[Records excerpted from a collection]
== Segment start ==
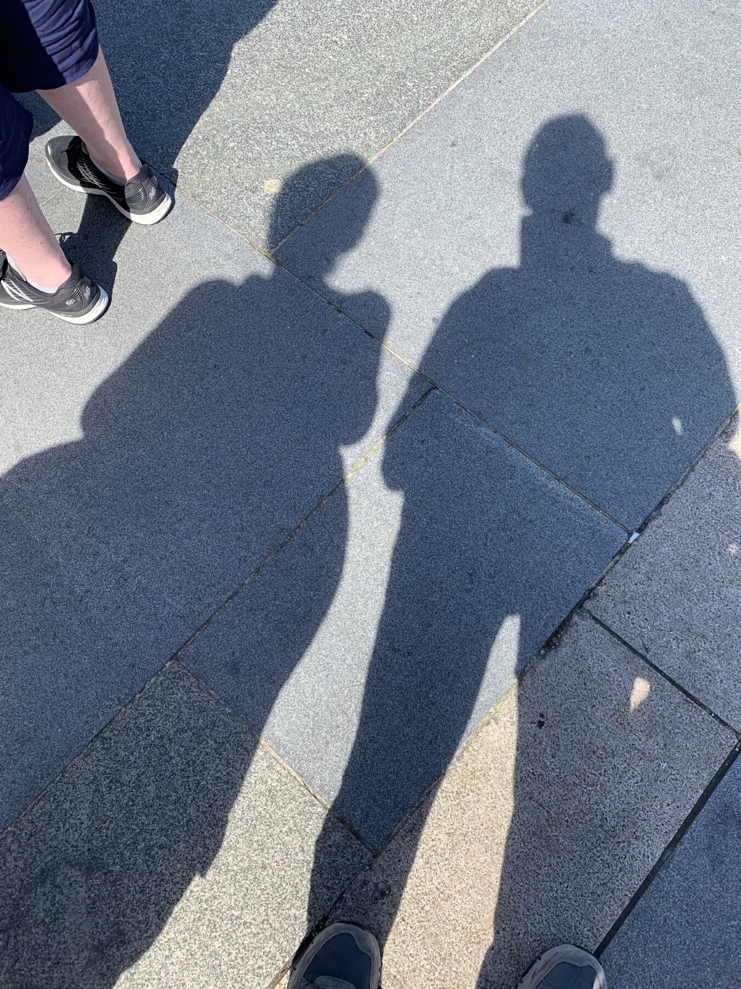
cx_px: 370
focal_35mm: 26
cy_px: 494
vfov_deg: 67.3
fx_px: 742
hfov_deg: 53.1
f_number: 1.8
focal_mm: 4.25
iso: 25
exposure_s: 1/945
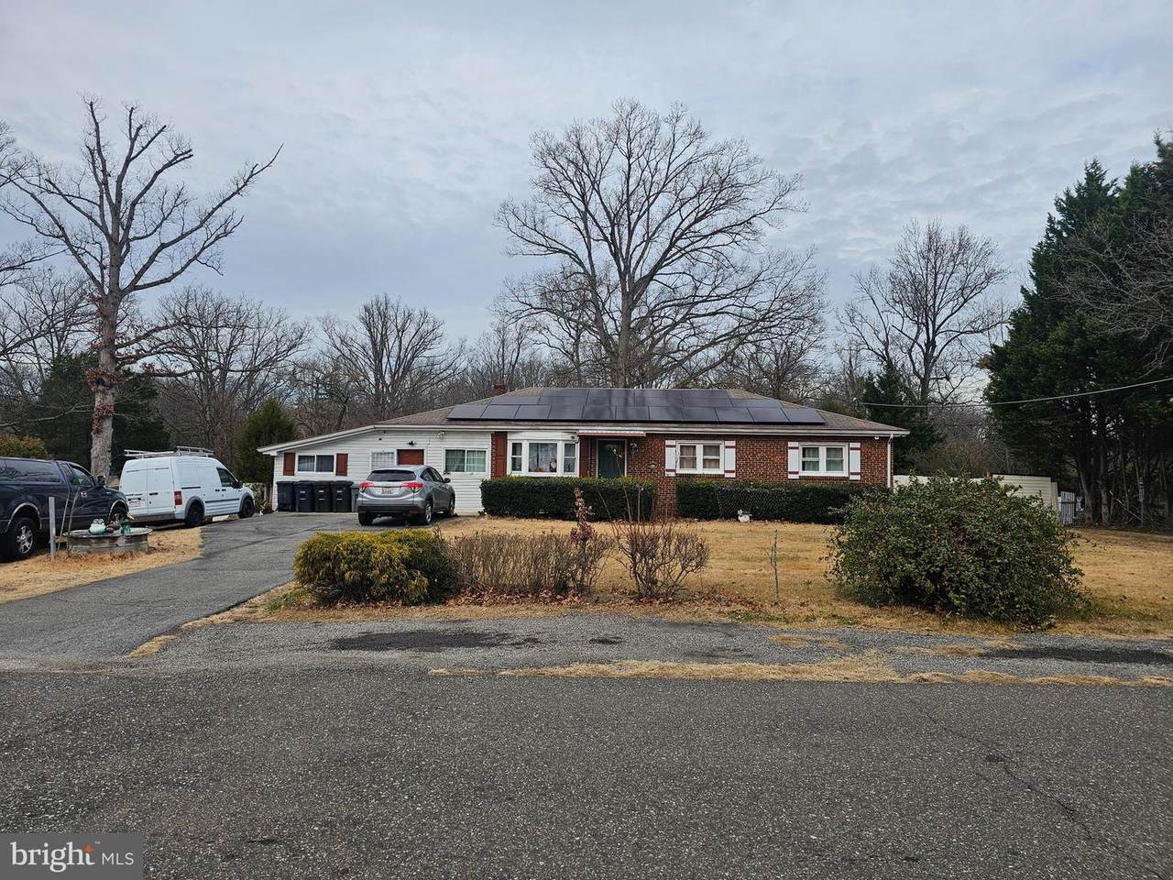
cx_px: 586
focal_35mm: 23
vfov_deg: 58.9
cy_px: 440
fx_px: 779
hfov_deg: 73.9
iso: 10
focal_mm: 6.3
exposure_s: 1/401
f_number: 1.7
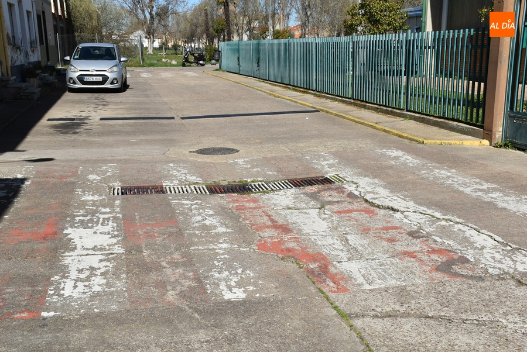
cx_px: 264
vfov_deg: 29.9
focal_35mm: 45
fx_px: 659
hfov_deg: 43.6
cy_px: 176
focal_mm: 30
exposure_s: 1/400
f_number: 10
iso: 200
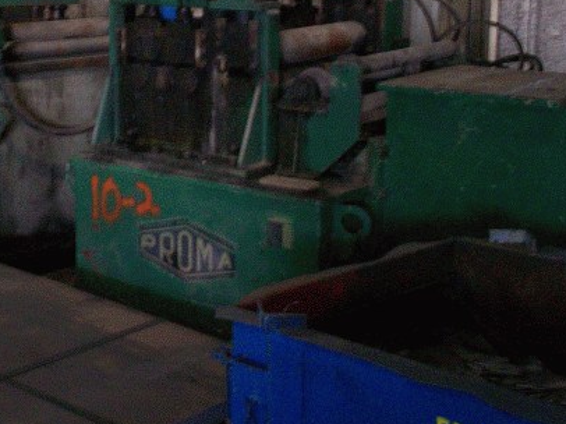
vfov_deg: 20.4
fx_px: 1160
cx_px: 84
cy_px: 71
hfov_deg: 26.7
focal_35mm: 71
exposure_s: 1/8
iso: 200
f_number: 4.5
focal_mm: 6
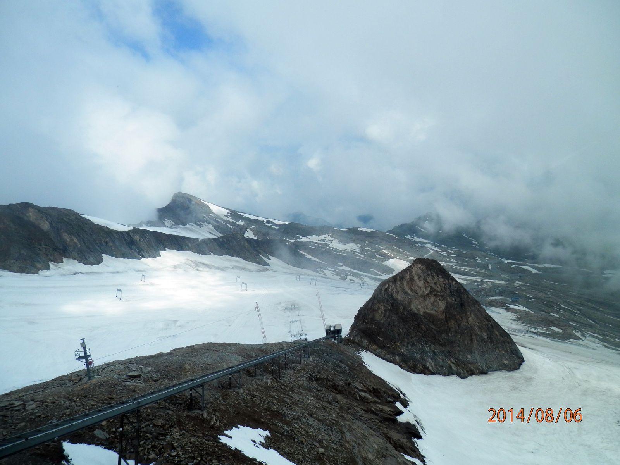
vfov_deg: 54.9
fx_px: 448
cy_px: 232
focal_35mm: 25
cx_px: 310
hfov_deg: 69.4
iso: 80
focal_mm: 4.5
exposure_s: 1/200
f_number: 8.7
== Segment end ==
• [About this exercise]
The pictures in the entries above should be left out; all else must be copied exactly.

• [Solution to the problem]
cx_px: 370
focal_35mm: 26
cy_px: 494
vfov_deg: 67.3
fx_px: 742
hfov_deg: 53.1
f_number: 1.8
focal_mm: 4.25
iso: 25
exposure_s: 1/945
cx_px: 586
focal_35mm: 23
vfov_deg: 58.9
cy_px: 440
fx_px: 779
hfov_deg: 73.9
iso: 10
focal_mm: 6.3
exposure_s: 1/401
f_number: 1.7
cx_px: 264
vfov_deg: 29.9
focal_35mm: 45
fx_px: 659
hfov_deg: 43.6
cy_px: 176
focal_mm: 30
exposure_s: 1/400
f_number: 10
iso: 200
vfov_deg: 20.4
fx_px: 1160
cx_px: 84
cy_px: 71
hfov_deg: 26.7
focal_35mm: 71
exposure_s: 1/8
iso: 200
f_number: 4.5
focal_mm: 6
vfov_deg: 54.9
fx_px: 448
cy_px: 232
focal_35mm: 25
cx_px: 310
hfov_deg: 69.4
iso: 80
focal_mm: 4.5
exposure_s: 1/200
f_number: 8.7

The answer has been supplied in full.